Oxalic acid which is also called ethanedioic acid is a type of dicarboxylic acid is a compound found naturally in many vegetables and plants. When it is in a solid state, it is odourless, colourless but takes the form of a white crystal substance after purification.
Oxalic acid is also produced in the human body by the metabolism of ascorbic acid or glyoxylic acid. It is removed from the body through urine. However, industrially this acid is used as a general reducing agent. It is further corrosive in nature and has a higher toxicity level than other substances. It is important to dispose this chemical properly after use.
List of Uses of Oxalic Acid
Talking about some uses of oxalic acid, this chemical is basically an essential household product that is used mainly as a cleaner for various things. In any case, we will look at some applications of this acid below.
- Cleaning Agent
- Industrial Uses
- Medicinal uses
- Other Uses
1. Cleaning Agent
Oxalic acid as mentioned above is mainly used for the toughest cleaning duties. The acid features bleach-like qualities and can be used for things like removing rust and stains on objects and metals. This acid is found in some quantity in several cleaning products, detergents and bleaches. Oxalic acid is also ideal for polishing practically any stone and treating old wood.
2. Industrial Uses
In industries, this chemical is applied mostly for mineral processing mechanisms. Additionally, oxalic acid can be used to sterilize equipment and people in the textile space use it for bleaching clothes.

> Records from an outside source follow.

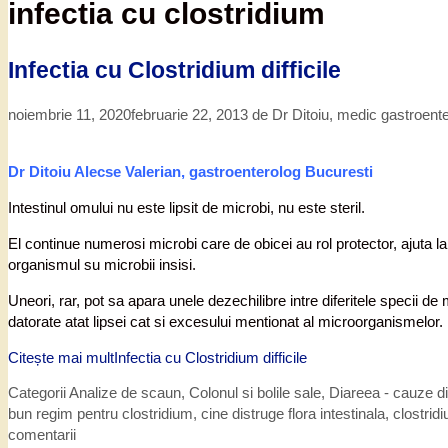
infectia cu clostridium
Infectia cu Clostridium difficile
noiembrie 11, 2020
februarie 22, 2013
de
Dr Ditoiu, medic gastroent
Dr Ditoiu Alecse Valerian, gastroenterolog Bucuresti
Intestinul omului nu este lipsit de microbi, nu este steril.
El continue numerosi microbi care de obicei au rol protector, ajuta la
organismul su microbii insisi.
Uneori, rar, pot sa apara unele dezechilibre intre diferitele specii 
datorate atat lipsei cat si excesului mentionat al microorganismelor.
Citește mai mult
Infectia cu Clostridium difficile
Categorii
Analize de scaun
,
Colonul si bolile sale
,
Diareea - cauze d
bun regim pentru clostridium
,
cine distruge flora intestinala
,
clostridi
comentarii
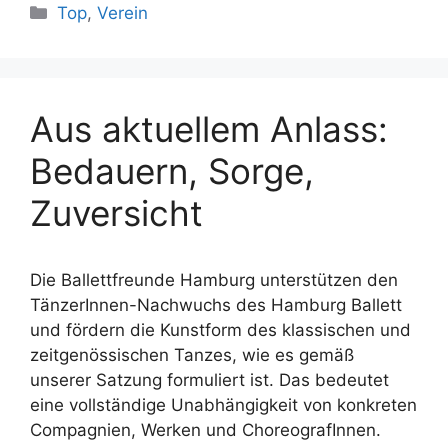
Kategorien
Top
,
Verein
Aus aktuellem Anlass:
Bedauern, Sorge,
Zuversicht
Die Ballettfreunde Hamburg unterstützen den
TänzerInnen-Nachwuchs des Hamburg Ballett
und fördern die Kunstform des klassischen und
zeitgenössischen Tanzes, wie es gemäß
unserer Satzung formuliert ist. Das bedeutet
eine vollständige Unabhängigkeit von konkreten
Compagnien, Werken und ChoreografInnen.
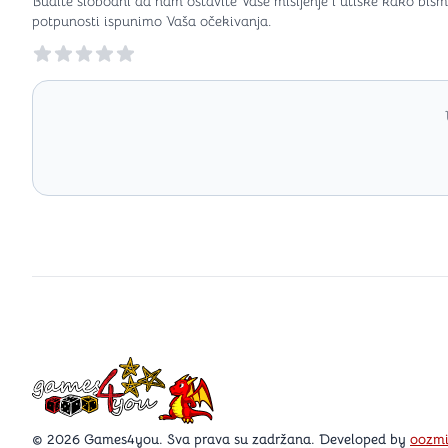
Budite slobodni da nam ostavite Vaše mišljenje i utiske kako bism
potpunosti ispunimo Vaša očekivanja.
Reviews
Games4you logo
© 2026 Games4you. Sva prava su zadržana. Developed by
oozm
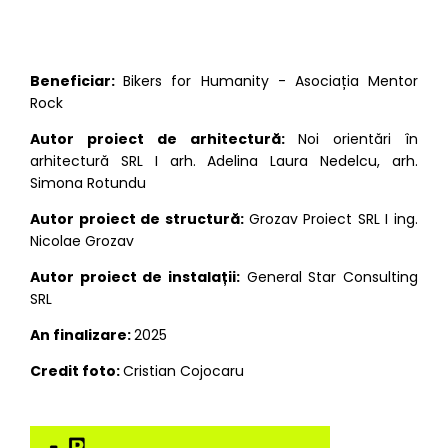
HARTA
Beneficiar:
Bikers for Humanity - Asociația Mentor
Rock
Autor proiect de arhitectură:
Noi orientări în
arhitectură SRL I arh. Adelina Laura Nedelcu, arh.
Simona Rotundu
Autor proiect de structură:
Grozav Proiect SRL I ing.
Nicolae Grozav
Autor proiect de instalații:
General Star Consulting
SRL
An finalizare:
2025
Credit foto:
Cristian Cojocaru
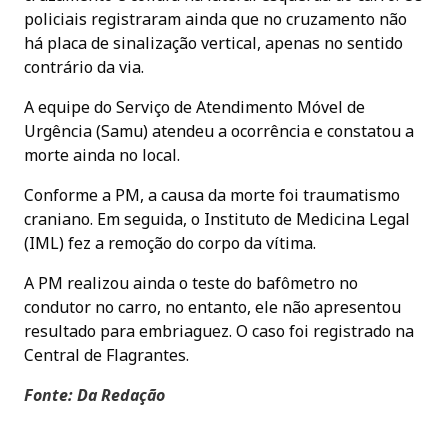
policiais registraram ainda que no cruzamento não
há placa de sinalização vertical, apenas no sentido
contrário da via.
A equipe do Serviço de Atendimento Móvel de
Urgência (Samu) atendeu a ocorrência e constatou a
morte ainda no local.
Conforme a PM, a causa da morte foi traumatismo
craniano. Em seguida, o Instituto de Medicina Legal
(IML) fez a remoção do corpo da vítima.
A PM realizou ainda o teste do bafômetro no
condutor no carro, no entanto, ele não apresentou
resultado para embriaguez. O caso foi registrado na
Central de Flagrantes.
Fonte: Da Redação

3. Medicinal Uses of Oxalic Acid
In the medical field, companies make use of acid to purify certain chemicals or dilute them. However, there are very little data on the health benefits of this acid. Oxalic acid in organic and raw form is non-lethal. But sometimes it can have harmful effects on the body as well.
4. Other Uses
So, in addition to using the chemical for bleaching, and removing rust and stain, oxalic acid is mostly used as a reducing element in developing photographic film. It is also used in wastewater treatment where this acid removes calcium deposits effectively from water.
Also, Read: Preparation of Standard Solution of Oxalic Acid
Frequently Asked Questions – FAQs
Is oxalic acid good for the skin?
Extreme skin inflammation can be caused by oxalic acid. If ingested by the skin, the crystals/solution are toxic. Rare chemical burns from oxalic acid may occur and can cause hypocalcemia. Gangrene has been observed in the people who handled oxalic acid without gloves.
Does vinegar have oxalic acid?
As a matter of course, oxalic acid is a chemical element. Inherently, oxalic acid is a potent acid: it is approximately 3,000 times stronger than acetic acid, which in ordinary vinegar is the chemical term for the acid (usually marketed as about 5 percent acetic acid solution).
Why is oxalic acid used as the primary standard?
A primary standard is any material that can be exactly weighed out in pure form, such as oxalic acid, so that the number of moles present can be estimated reliably by the measured weight and the known molar mass. Main standards need not necessarily be the standard solutions used in the acid-base titration.
What can I use instead of oxalic acid?
Hydrochloric acid acts similarly to sulphuric acid as a substitute for oxalic acid. Until the steel or other metal is further worked into more economically usable forms, hydrochloric acid eliminates rust and iron oxide in metals (a method also referred to as pickling).
How do you neutralize oxalic acid?
To neutralize the symptoms of oxalic (and hydrochloric) acids, after soaking, scrub for a minute or more in running water; immerse in baking soda solution before drying. To be successful, this can take 24 hours or more.